Paula Aamli, London, UK
Golden Shovel, after Robert Lopez and Jeff Marx
My initial excitement at working there is
gone, obliterated by compromises. A
harsh critic of my life might define
this discomfort as envy, a failure to finesse
my way past the point that delineates
deciders from decided-abouts. Between
these two realms is a vast chasm and I agree,
younger me longed to live in clover
with the higher-ups. Now I understand,
even my own middling life looks like a
fantasy. Random chance was my friend.
Today, in mid-life, in central London, I stand
staring at the plants in our garden. There's
a foxglove exploding with purple bells, so alive.
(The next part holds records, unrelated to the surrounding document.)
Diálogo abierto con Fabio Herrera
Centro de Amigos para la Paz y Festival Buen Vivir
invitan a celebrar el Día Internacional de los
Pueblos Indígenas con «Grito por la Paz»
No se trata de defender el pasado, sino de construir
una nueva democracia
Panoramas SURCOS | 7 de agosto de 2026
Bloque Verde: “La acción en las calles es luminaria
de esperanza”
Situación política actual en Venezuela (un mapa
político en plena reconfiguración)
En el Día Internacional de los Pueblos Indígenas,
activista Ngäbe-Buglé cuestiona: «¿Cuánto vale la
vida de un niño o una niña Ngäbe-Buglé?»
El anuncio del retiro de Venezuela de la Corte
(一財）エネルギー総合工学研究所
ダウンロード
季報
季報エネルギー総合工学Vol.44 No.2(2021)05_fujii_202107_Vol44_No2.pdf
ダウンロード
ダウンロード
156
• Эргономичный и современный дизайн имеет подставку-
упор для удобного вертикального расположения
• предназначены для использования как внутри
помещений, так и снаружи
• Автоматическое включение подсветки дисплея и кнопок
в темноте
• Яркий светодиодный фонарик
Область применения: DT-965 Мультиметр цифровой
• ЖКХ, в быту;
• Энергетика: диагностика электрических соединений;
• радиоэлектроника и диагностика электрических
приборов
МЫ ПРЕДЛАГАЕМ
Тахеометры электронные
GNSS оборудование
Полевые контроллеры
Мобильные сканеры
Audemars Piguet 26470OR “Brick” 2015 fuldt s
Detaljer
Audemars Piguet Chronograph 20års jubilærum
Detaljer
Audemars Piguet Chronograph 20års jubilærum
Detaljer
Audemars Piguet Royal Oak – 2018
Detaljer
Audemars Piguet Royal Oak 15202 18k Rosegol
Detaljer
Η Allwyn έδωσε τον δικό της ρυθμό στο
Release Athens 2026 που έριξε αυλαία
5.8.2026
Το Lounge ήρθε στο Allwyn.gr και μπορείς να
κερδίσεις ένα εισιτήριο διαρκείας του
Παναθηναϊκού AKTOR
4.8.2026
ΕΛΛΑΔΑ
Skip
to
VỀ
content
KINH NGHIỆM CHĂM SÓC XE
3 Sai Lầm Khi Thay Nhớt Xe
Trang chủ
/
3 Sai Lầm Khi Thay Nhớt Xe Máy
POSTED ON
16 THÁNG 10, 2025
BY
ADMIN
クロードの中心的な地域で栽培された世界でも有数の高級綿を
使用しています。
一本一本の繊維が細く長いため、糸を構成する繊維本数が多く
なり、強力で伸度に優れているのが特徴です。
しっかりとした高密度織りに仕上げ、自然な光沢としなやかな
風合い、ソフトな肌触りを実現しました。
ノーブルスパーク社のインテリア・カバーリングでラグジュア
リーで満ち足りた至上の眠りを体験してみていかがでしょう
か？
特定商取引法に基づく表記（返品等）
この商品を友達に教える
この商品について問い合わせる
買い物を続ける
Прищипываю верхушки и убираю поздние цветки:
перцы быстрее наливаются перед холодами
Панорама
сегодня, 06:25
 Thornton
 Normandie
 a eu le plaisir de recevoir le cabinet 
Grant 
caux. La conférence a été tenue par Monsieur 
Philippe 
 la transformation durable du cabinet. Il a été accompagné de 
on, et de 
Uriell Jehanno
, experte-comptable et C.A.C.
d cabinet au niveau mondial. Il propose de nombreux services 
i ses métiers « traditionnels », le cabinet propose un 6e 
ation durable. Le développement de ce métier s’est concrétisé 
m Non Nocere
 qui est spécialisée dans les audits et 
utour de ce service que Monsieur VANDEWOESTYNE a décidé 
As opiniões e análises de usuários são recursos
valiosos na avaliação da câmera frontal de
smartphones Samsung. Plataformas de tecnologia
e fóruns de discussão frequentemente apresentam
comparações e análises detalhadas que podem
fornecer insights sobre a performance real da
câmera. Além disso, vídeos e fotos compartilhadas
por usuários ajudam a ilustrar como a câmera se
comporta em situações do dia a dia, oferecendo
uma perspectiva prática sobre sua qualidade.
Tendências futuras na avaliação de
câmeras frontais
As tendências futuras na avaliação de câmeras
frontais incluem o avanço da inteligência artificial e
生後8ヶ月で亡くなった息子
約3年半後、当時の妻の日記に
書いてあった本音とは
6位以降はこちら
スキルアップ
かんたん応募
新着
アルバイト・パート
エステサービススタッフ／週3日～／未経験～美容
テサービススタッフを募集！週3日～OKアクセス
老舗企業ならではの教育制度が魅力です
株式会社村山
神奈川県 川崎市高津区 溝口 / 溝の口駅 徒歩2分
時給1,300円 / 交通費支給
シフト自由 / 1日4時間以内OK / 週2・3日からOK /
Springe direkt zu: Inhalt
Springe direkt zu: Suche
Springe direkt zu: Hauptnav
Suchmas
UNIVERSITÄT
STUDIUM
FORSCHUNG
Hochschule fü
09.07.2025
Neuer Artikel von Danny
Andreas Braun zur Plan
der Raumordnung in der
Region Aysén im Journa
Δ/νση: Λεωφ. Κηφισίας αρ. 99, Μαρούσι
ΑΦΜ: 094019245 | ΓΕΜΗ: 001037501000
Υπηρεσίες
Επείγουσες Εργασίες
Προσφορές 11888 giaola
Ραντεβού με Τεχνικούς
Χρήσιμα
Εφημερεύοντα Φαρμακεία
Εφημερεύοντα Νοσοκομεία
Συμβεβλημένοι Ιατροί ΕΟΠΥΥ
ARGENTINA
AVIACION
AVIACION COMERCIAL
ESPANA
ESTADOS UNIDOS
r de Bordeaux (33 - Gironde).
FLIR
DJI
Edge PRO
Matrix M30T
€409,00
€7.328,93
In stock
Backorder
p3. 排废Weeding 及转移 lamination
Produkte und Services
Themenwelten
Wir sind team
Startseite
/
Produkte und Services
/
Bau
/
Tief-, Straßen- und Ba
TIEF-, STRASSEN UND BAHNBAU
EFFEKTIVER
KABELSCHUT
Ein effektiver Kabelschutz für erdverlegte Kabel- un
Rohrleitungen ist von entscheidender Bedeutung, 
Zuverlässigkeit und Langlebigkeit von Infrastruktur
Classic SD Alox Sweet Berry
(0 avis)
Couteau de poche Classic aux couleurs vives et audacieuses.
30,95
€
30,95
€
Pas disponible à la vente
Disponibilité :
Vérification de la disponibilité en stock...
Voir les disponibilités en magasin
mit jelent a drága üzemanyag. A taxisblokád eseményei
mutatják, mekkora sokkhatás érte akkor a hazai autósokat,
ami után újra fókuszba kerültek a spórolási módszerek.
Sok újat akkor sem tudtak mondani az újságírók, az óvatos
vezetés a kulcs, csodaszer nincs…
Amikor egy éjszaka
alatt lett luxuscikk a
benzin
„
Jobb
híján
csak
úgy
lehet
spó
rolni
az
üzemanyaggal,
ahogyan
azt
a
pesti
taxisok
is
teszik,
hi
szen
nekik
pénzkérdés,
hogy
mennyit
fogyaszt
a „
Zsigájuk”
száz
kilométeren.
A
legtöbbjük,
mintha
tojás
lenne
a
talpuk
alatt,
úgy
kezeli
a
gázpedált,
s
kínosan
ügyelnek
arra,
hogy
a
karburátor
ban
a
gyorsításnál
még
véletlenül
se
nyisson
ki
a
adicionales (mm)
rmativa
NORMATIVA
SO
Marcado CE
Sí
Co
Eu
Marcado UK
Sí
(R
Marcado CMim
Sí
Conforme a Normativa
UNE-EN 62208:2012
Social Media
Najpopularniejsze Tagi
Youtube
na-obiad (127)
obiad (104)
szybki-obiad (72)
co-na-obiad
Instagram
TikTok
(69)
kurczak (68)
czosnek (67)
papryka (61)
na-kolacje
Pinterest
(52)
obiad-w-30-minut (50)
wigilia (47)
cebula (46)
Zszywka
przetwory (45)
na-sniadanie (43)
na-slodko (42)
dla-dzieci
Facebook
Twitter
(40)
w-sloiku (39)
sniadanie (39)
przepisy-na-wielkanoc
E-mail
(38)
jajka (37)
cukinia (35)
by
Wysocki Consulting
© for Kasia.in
All week I have watched it unfurl its finery,
slowly stretching from the leafiness
of its broad base, up towards the blue line
of the sky. In the brief beat between
glory and decay is this plant's reality.
Its whole point of being is to be, and
this is what I envy. Whilst I pretend
to be at peace, I have lost faith in the grand
unfurling of purpose through history. Youth
wants so much, strives so much and never
believes in age, death or failing. You know
that's how youth is supposed to be, still
certain of a place in the unfolding story.
Youth's future is a promise we should not breach
but our youth see an end approaching. They
know we will have to teach ourselves to stop
choking the ocean and uprooting the trees. If
the old story of repentance was ever true, it
is surely true today. Is there a way to wash
our carbon sins away? That would be worth
the cost of conversion. Can we change the
course we have been setting? An up-hill
path, steepening the more we resist the climb.
I am encouraged by the rising clamour. There's
“boardroom chit-chat” about nature, perhaps a
sign of hope, whatever the motivation. Fine
if capitalism “saves the planet”, if we confine
the level of pay-off flowing to the rich? Holiness
has always been a negotiation between
need and expectation. And still the foxglove
continues to unfurl, to make its brief stand,
stretching vainly to connect earth and sky. A
yearly ritual in which Nature happily wastes
energy from the sun on this brief burst of
life-becoming-compost. And tell me, at your
own end, will you account so well for your time?
Dr Paula Aamli is a Humanities graduate with a Masters in Sustainability and a Doctorate in Organisational Change. Paula is originally from Wales, then Manchester, now living in London, UK. Paula's doctoral thesis, “Working through climate grief: A first-person poetic inquiry”, explores individual and institutional responses to the emerging climate crisis, using arts-based research and poetry. Paula has had poems published, or accepted for publication, in Allegro Poetry Magazine, Dissonance Magazine, Paddler Press, Shot Glass (a poetry journal of short verse), and Wingless Dreamer.